* DOCUMENT SECTION:
■ ■ ■ ■ ■
Find the coordinates of the vertex for each quadratic function listed. Then specify whether each vertex is a maximum or minimum. a. \(y=4 x^{2}\) c. \(P(n)=\left(\frac{1}{12}\right) n^{2}\) b. \(f(x)=-8 x^{2}\) d. \(Q(t)=-\left(\frac{1}{24}\right) t^{2}\)

Short Answer

Expert verified
The vertex for each function is (0, 0). Function y=4x^2 and P(n)=(1/12)n^2 have minimum vertices, while f(x)=-8x^2 and Q(t)=-(1/24)t^2 have maximum vertices.

Step by step solution

01

- Identify the vertex form of a quadratic function

The vertex form of a quadratic function is given by y = a(x-h)^2 + k where (h, k) is the vertex. For the given standard form y = ax^2, the vertex is at (0, 0).
02

- Determine the vertex for each function

For each function provided:a. For the function y = 4x^2, the vertex form is y = 4(x-0)^2 + 0, so the vertex is at (0, 0).b. For f(x) = -8x^2, the vertex form is f(x) = -8(x-0)^2 + 0, so the vertex is at (0, 0).c. For P(n) = (1/12)n^2, the vertex form is P(n) = (1/12)(n-0)^2 + 0, so the vertex is at (0, 0).d. For Q(t) = -(1/24)t^2, the vertex form is Q(t) = -(1/24)(t-0)^2 + 0, so the vertex is at (0, 0).
■ ■ ■ ■ ■
* JOB ITEM A:
Return each line of the records that contains the string "매개변수".
The text and the records come from unrelated sources.

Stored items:
■ ■ ■ ■ ■
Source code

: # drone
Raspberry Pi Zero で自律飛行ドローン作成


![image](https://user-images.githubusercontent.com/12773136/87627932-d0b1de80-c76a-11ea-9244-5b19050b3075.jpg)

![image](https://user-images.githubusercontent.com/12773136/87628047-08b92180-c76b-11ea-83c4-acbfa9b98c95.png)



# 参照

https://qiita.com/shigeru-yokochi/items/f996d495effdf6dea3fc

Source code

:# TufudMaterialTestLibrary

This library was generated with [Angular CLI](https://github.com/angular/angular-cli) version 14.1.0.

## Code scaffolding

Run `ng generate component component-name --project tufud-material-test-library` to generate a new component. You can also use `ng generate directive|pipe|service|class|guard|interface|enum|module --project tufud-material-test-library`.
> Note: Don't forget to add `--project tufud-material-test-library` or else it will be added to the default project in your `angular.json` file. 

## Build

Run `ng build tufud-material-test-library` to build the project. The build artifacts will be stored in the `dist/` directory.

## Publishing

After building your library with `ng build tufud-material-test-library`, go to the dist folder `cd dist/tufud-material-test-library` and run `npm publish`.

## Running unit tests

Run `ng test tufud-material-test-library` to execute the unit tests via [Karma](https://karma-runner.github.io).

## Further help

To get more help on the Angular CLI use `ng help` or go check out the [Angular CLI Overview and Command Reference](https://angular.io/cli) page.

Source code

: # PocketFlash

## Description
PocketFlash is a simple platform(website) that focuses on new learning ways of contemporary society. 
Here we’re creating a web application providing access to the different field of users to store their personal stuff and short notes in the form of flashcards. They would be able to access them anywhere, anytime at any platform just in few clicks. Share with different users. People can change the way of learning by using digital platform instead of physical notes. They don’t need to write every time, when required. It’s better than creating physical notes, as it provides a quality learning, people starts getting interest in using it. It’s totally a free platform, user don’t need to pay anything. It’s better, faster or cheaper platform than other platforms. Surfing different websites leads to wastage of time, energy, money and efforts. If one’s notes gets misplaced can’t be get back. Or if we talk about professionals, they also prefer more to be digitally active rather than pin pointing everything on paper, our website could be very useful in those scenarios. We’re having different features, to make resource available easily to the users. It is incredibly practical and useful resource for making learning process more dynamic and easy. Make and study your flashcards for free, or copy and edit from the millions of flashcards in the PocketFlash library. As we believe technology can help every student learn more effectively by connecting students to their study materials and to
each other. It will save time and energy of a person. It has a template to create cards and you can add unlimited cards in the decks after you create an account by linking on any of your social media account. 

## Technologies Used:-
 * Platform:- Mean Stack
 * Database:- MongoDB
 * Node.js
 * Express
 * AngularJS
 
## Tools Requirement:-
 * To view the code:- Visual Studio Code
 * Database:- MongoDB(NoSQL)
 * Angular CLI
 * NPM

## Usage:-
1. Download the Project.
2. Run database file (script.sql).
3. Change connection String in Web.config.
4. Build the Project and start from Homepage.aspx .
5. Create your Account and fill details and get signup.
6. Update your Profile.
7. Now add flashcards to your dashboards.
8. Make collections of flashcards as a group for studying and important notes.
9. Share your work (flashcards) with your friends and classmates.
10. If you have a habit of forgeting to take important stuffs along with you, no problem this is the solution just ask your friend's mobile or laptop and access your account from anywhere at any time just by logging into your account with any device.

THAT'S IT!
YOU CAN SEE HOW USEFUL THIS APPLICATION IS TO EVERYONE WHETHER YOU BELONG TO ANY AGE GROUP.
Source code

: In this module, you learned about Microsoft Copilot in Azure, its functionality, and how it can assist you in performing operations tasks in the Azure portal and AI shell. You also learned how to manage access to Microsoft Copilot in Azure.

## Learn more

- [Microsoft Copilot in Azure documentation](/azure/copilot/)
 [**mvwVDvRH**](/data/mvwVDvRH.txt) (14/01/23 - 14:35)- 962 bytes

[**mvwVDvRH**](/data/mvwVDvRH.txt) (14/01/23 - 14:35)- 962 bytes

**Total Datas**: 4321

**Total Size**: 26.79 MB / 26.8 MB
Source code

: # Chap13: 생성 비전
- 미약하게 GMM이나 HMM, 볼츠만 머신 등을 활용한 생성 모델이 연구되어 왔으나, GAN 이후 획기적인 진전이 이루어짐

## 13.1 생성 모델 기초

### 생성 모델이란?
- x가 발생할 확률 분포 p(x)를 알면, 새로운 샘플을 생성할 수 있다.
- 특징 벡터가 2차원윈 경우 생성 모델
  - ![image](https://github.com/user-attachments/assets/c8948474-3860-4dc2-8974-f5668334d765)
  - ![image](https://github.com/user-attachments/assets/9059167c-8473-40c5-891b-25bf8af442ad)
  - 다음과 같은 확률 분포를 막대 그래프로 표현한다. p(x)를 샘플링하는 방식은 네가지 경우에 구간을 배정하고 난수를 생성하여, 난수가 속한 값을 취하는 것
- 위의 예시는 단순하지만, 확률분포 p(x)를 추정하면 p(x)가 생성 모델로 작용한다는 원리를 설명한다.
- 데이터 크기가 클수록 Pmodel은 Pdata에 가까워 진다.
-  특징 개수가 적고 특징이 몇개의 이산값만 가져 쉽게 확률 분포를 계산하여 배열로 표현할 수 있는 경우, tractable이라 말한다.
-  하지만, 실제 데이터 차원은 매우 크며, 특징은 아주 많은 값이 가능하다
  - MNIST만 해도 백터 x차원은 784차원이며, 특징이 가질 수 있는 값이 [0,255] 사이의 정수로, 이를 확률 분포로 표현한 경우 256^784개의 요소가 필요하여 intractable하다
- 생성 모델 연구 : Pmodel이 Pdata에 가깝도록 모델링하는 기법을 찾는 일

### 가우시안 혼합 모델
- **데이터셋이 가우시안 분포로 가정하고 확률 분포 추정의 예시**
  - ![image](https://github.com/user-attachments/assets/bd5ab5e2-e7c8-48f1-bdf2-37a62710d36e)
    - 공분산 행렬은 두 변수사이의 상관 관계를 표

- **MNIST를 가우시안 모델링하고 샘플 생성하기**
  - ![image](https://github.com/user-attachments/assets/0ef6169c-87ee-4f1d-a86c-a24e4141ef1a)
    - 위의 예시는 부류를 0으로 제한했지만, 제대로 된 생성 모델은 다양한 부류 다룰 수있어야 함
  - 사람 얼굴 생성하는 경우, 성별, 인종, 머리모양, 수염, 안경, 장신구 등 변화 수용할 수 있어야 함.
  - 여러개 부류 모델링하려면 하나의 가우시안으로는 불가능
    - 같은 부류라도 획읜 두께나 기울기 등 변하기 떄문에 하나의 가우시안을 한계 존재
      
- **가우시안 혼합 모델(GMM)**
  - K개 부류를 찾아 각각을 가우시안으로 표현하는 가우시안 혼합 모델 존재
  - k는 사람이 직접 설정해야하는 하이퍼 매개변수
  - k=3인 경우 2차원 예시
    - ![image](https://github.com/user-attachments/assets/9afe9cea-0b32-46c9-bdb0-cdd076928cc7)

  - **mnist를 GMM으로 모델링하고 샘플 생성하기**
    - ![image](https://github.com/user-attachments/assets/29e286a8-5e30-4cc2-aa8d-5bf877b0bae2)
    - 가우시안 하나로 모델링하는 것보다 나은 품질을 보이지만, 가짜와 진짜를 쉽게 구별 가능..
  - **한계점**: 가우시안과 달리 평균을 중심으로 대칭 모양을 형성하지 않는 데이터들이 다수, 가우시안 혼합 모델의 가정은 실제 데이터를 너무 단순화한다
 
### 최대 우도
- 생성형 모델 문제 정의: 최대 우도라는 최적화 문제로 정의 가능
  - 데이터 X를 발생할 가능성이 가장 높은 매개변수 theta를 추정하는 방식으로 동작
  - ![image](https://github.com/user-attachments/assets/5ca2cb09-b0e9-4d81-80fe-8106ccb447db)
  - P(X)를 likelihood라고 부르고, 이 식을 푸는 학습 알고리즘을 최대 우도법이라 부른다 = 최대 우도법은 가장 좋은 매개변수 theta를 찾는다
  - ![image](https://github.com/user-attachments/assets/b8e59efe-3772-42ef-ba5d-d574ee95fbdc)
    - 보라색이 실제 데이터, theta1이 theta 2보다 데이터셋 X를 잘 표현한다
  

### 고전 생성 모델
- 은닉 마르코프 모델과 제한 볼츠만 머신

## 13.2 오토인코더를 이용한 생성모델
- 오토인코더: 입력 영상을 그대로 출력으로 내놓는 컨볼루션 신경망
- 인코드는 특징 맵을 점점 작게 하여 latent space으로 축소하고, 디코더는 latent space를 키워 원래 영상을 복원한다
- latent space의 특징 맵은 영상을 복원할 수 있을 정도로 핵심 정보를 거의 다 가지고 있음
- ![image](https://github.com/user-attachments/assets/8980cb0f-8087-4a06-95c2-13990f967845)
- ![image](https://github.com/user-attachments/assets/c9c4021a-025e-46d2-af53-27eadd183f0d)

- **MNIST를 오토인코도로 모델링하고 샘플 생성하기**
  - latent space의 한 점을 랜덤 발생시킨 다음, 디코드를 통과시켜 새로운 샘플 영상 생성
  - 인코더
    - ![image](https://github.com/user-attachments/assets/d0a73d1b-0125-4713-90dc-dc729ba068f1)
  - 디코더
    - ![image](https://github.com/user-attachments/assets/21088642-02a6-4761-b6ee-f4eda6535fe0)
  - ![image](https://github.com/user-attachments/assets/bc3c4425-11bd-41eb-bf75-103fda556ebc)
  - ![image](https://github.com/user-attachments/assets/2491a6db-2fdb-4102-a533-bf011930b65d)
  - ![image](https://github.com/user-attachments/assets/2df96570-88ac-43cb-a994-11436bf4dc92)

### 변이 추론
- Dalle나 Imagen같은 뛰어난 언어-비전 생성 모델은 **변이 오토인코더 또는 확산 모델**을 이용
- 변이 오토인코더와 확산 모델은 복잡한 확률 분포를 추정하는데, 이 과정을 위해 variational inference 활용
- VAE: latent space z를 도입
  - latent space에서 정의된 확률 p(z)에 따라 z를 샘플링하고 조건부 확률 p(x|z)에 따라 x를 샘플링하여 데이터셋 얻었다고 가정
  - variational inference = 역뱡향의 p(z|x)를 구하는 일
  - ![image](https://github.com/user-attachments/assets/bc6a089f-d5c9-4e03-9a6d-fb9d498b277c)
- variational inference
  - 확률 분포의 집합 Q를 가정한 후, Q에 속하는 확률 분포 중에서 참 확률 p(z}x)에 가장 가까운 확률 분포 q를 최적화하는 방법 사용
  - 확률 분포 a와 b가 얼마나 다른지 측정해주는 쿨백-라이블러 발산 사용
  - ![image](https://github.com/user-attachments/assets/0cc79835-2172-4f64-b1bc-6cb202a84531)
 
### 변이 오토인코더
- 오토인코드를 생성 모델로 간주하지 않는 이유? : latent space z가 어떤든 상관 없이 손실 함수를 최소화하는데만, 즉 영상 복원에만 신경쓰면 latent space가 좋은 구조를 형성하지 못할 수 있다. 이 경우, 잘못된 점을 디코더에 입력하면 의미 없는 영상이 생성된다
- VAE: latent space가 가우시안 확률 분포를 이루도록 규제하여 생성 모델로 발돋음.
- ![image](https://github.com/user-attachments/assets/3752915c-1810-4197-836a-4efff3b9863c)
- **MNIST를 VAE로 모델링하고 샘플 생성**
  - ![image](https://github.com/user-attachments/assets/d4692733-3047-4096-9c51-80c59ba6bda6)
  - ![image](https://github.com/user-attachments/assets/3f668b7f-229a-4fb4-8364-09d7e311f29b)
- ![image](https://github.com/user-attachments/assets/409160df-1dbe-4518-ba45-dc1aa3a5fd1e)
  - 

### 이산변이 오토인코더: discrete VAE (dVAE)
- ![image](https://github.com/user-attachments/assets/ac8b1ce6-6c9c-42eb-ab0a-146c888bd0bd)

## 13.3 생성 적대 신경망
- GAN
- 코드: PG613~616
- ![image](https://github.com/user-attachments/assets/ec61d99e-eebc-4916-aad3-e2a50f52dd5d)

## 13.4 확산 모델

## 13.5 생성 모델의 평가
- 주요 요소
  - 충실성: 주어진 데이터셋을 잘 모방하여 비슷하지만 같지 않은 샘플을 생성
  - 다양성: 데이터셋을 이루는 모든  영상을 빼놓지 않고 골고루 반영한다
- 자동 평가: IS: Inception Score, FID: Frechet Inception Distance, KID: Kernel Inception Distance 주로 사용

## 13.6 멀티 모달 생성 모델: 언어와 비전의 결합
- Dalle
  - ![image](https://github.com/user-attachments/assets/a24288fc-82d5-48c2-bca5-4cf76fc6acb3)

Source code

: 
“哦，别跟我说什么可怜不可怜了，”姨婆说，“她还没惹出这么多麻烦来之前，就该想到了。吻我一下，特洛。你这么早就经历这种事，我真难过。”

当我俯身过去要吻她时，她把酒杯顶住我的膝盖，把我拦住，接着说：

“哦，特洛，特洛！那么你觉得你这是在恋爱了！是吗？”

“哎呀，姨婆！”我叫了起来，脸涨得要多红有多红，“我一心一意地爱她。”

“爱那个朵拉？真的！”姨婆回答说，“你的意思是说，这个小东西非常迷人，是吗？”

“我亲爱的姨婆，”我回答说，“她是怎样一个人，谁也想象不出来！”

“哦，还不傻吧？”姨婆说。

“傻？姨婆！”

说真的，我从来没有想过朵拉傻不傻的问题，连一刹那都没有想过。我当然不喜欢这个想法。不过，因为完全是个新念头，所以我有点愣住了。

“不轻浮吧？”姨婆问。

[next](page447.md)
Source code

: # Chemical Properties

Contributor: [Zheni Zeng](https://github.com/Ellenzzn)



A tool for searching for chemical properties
■ ■ ■ ■ ■
* JOB ITEM B:
According to the quadratic vertex solution, why is the vertex of y = 4x^2 at (0, 0)?

* WRITTEN RESPONSE A:
  - k는 사람이 직접 설정해야하는 하이퍼 매개변수
  - 데이터 X를 발생할 가능성이 가장 높은 매개변수 theta를 추정하는 방식으로 동작
  - P(X)를 likelihood라고 부르고, 이 식을 푸는 학습 알고리즘을 최대 우도법이라 부른다 = 최대 우도법은 가장 좋은 매개변수 theta를 찾는다

* WRITTEN RESPONSE B:
In the vertex form y = a(x-h)^2 + k, the vertex is the point (h, k). Written in that form, y = 4x^2 becomes y = 4(x-0)^2 + 0, so h = 0 and k = 0, which puts the vertex at (0, 0).